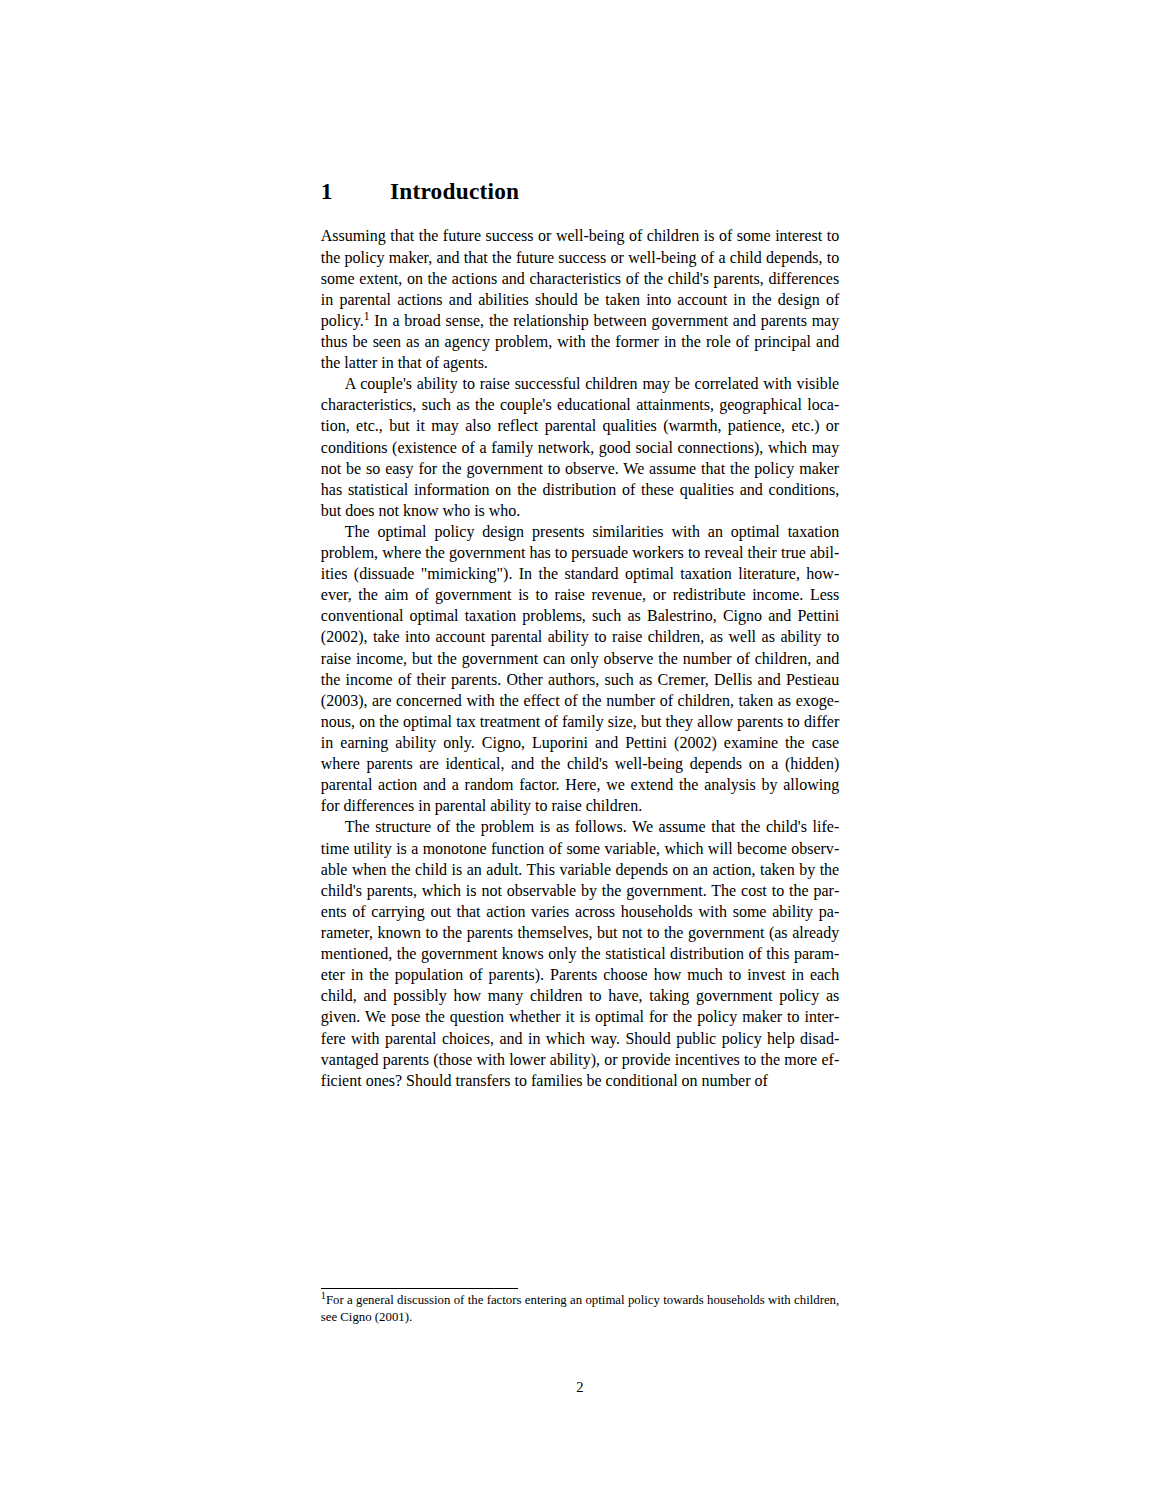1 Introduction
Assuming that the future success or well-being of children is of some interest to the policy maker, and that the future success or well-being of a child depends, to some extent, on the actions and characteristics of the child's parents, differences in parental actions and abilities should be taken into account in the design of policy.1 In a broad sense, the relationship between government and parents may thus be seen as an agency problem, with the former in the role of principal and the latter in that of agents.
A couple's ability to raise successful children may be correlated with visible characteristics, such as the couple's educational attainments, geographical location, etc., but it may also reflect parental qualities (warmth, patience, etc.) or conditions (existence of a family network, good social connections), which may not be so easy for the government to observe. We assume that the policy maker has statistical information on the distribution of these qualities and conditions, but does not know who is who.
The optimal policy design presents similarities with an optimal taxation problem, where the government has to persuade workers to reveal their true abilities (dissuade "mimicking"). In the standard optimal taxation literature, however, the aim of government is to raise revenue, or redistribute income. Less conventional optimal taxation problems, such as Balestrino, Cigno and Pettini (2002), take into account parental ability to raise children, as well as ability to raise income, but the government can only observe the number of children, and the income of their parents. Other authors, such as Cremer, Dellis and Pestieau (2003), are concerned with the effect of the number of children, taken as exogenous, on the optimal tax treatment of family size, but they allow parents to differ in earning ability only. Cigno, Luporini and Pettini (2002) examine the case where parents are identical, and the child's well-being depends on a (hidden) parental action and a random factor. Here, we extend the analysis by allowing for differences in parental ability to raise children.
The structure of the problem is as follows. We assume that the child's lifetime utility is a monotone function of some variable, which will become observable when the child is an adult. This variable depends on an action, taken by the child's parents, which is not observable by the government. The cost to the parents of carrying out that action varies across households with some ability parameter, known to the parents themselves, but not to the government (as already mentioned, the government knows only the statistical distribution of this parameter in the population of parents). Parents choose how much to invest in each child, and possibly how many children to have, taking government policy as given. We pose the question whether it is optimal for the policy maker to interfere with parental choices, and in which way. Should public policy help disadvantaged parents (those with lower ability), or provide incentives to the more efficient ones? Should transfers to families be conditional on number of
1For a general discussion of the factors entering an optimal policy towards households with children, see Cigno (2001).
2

━━━━━━━━━━━━━━━━

(Exercise):
Omit the pictures, then copy out all the data exactly as it stands.

(Solution to this exercise):
1 Introduction
Assuming that the future success or well-being of children is of some interest to the policy maker, and that the future success or well-being of a child depends, to some extent, on the actions and characteristics of the child's parents, differences in parental actions and abilities should be taken into account in the design of policy.1 In a broad sense, the relationship between government and parents may thus be seen as an agency problem, with the former in the role of principal and the latter in that of agents.
A couple's ability to raise successful children may be correlated with visible characteristics, such as the couple's educational attainments, geographical location, etc., but it may also reflect parental qualities (warmth, patience, etc.) or conditions (existence of a family network, good social connections), which may not be so easy for the government to observe. We assume that the policy maker has statistical information on the distribution of these qualities and conditions, but does not know who is who.
The optimal policy design presents similarities with an optimal taxation problem, where the government has to persuade workers to reveal their true abilities (dissuade "mimicking"). In the standard optimal taxation literature, however, the aim of government is to raise revenue, or redistribute income. Less conventional optimal taxation problems, such as Balestrino, Cigno and Pettini (2002), take into account parental ability to raise children, as well as ability to raise income, but the government can only observe the number of children, and the income of their parents. Other authors, such as Cremer, Dellis and Pestieau (2003), are concerned with the effect of the number of children, taken as exogenous, on the optimal tax treatment of family size, but they allow parents to differ in earning ability only. Cigno, Luporini and Pettini (2002) examine the case where parents are identical, and the child's well-being depends on a (hidden) parental action and a random factor. Here, we extend the analysis by allowing for differences in parental ability to raise children.
The structure of the problem is as follows. We assume that the child's lifetime utility is a monotone function of some variable, which will become observable when the child is an adult. This variable depends on an action, taken by the child's parents, which is not observable by the government. The cost to the parents of carrying out that action varies across households with some ability parameter, known to the parents themselves, but not to the government (as already mentioned, the government knows only the statistical distribution of this parameter in the population of parents). Parents choose how much to invest in each child, and possibly how many children to have, taking government policy as given. We pose the question whether it is optimal for the policy maker to interfere with parental choices, and in which way. Should public policy help disadvantaged parents (those with lower ability), or provide incentives to the more efficient ones? Should transfers to families be conditional on number of
1For a general discussion of the factors entering an optimal policy towards households with children, see Cigno (2001).
2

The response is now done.